1 Introduction

Interest in robotics in the domain of manufacturing industry has shown an outstanding growth recently in scenarios where human beings are present too. Humans and robots often share the same workspace posing great threats to safety issues [1]. In this paper, we use a random decision forests (RDF) for pixelwise segmentation of human body-parts and industrial-grade components in RGB-D sensor data with intended use for the safe human-robot collaboration (SHRC) and interaction (SHRI) in challenging industrial environment. The major advantage of choosing an RDF approach over the classical Support Vector Machine (SVM) approach and boosting is that the RDF can handle both binary and multi-class problems even with the same classification model. The goal of our work is to do high quality segmentation in real-time and this directly depends on the classifier parameters. In the experimental evaluation we discuss how to tune manually the training parametersFootnote 1 of the RDF and also investigate how they could be optimized for the real-time object-class segmentation time with high performance (mean average recall (mAR) and mean average precision (mAP)) scores in the evaluation.

2 Related Work

In [3], Shotton et al. inform that in their segmentation approch, most of the improvement in the performance is due to the pixelwise classification. In [3], the authors use boosted classifier for the segmentation task. However, we use a random forests classifier [2] for the segmentation task. The reasons for choosing to use RDF classifier rather than modeling the system with conditional random fields can be further found in [2, 4, 6].

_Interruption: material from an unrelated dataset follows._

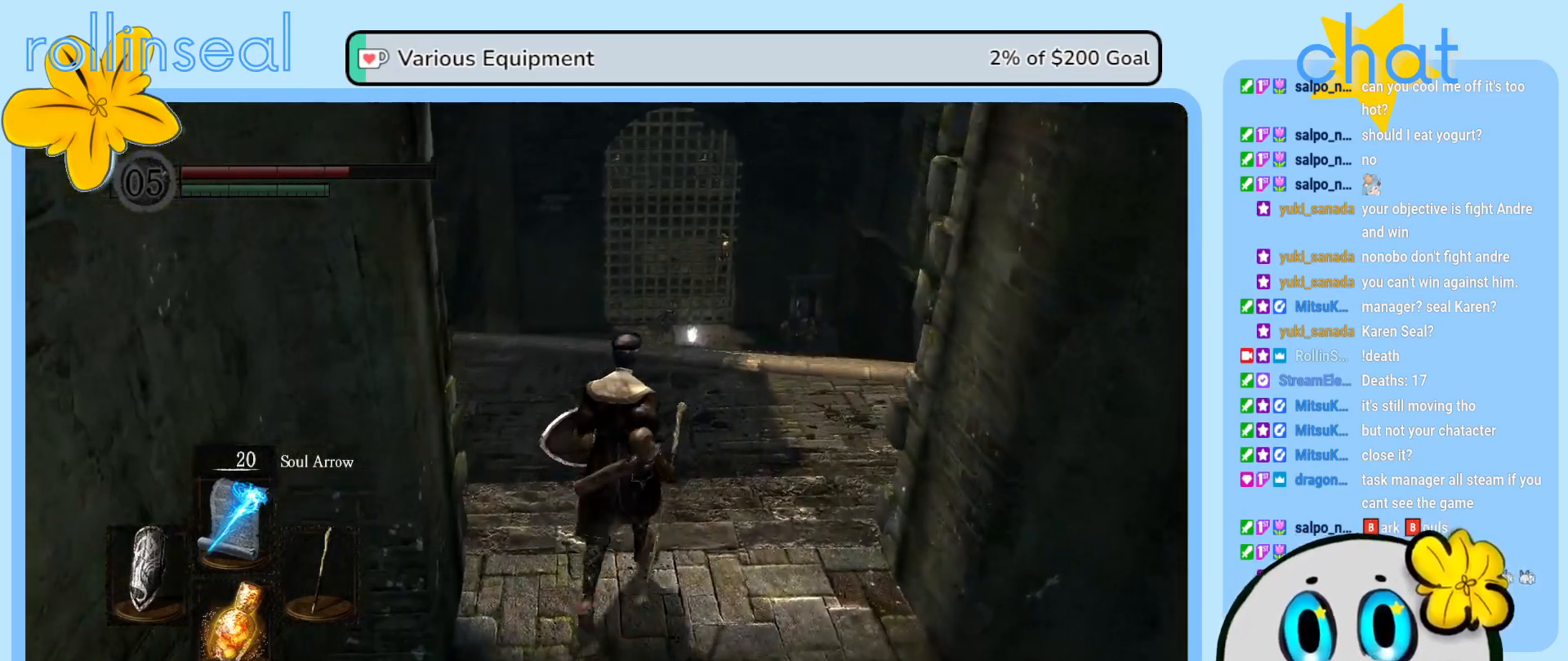
{"buttons": [], "left_stick": "up", "right_stick": "center", "events": [[117, "right_stick", "down-left"], [317, "right_stick", "center"]]}
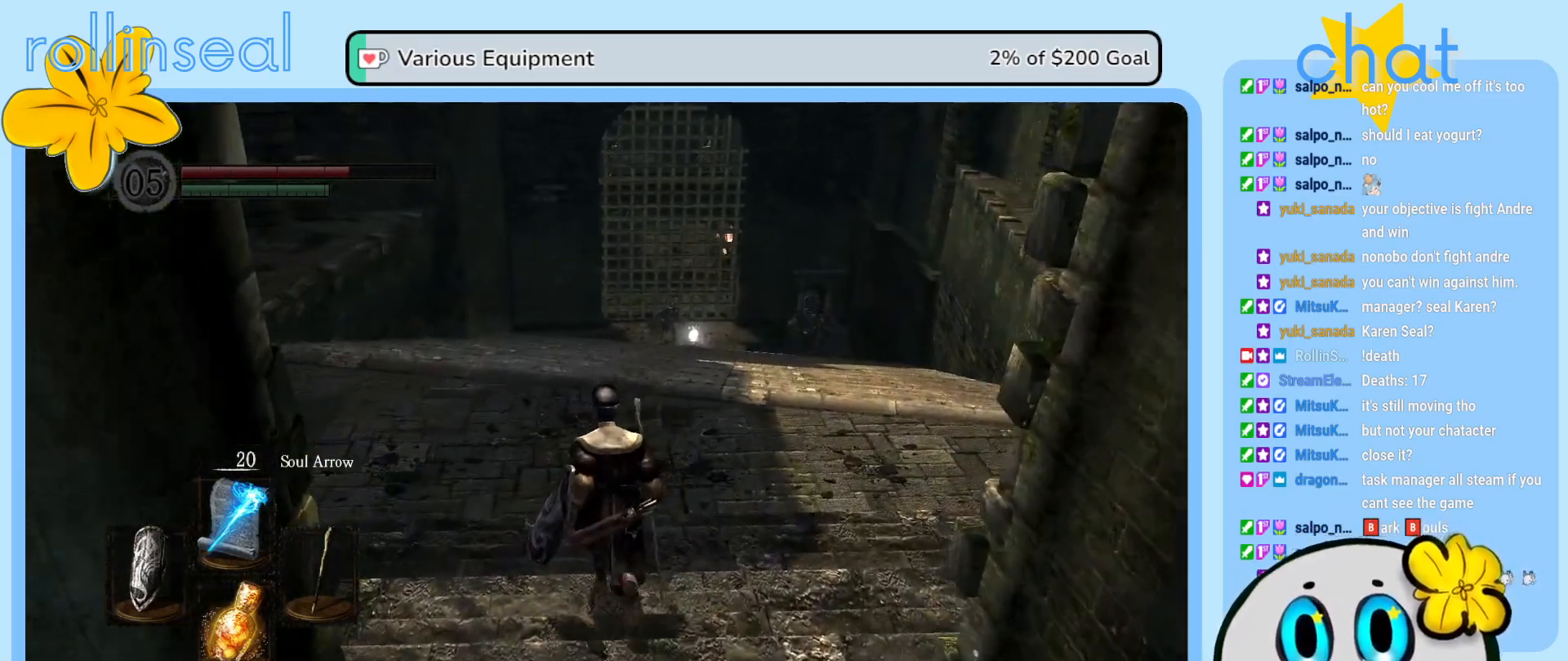
{"buttons": [], "left_stick": "center", "right_stick": "center", "events": [[233, "left_stick", "center"]]}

Our approach is driven by three key objectives: computational efficiency, robustness and time efficiency (i.e. real-time). Our basic design of the system differs from [5] in the following aspects. In [5], all training data of human were thereby synthetically generated by applying motion capture, while we use a simple synthetic human body representation in a virtual environment using the KINECT skeleton estimations [2] which reduces the computational expense. In [5], training object samples are simple feature vectors whereas we have an optimized training strategy [2] with a reduced number of training samples while preserving the classification performance. This in turn reduces the computational expense. In [5], the authors use F = 300 K/tree with PC = 2000 which takes a lot of training time, has a high computational cost and has large memory consumption, while in our case F = 1600/tree with PC = 300 is sufficient for producing almost comparable results, hence reducing computational expense and training-time. Also in [5], the authors “fail to distinguish subtle changes in the depth image such as crossed arms”.

3 Experimental Evaluation

Each of the parameters are tuned one by one and their effects are investigated for the evaluation of 65 real-world (Real), synthetic (Syn), and test depth frames (Data), where each frame generated from a KINECT camera was of size \(640\,\times \,480\) pixels. A random forests classifier predicts a likelihood probability of a pixel belonging to an object-class. For showing the qualitative results, if the prediction of an object-class label assigned to a pixel is less than the probability thresholding of 0.4, then color black is shown for those pixels else object-class label is shown.

Fig. 1.
figure 1figure 1

Effect of the number of training frames on average recall and precision measures of pixelwise object class segmentation.

Fig. 2.
figure 2figure 2

Prediction results based on synthetic and real-world test depth data for number of training frames F = {40, 1600, 2400}. The first column shows the test depth data, and second, third, fourth columns show the corresponding prediction results respectively for F = {40, 1600, 2400} with probability thresholding of 0.4. Class predictions with a probability less than the thresholds are colored black in the result images.

Fig. 3.
figure 3figure 3

Effect of the pixel count per object class on average recall and precision measures of pixelwise object class segmentation.

Fig. 4.
figure 4figure 4

Prediction results based on synthetic and real-world test depth data for pixel count per object class PC = {75, 300, 600}. The first column shows the test depth data, and second, third, fourth columns show the corresponding prediction results respectively for PC = {75, 300, 600} with probability thresholding of 0.4. Class predictions with a probability less than the thresholds are colored black in the result images.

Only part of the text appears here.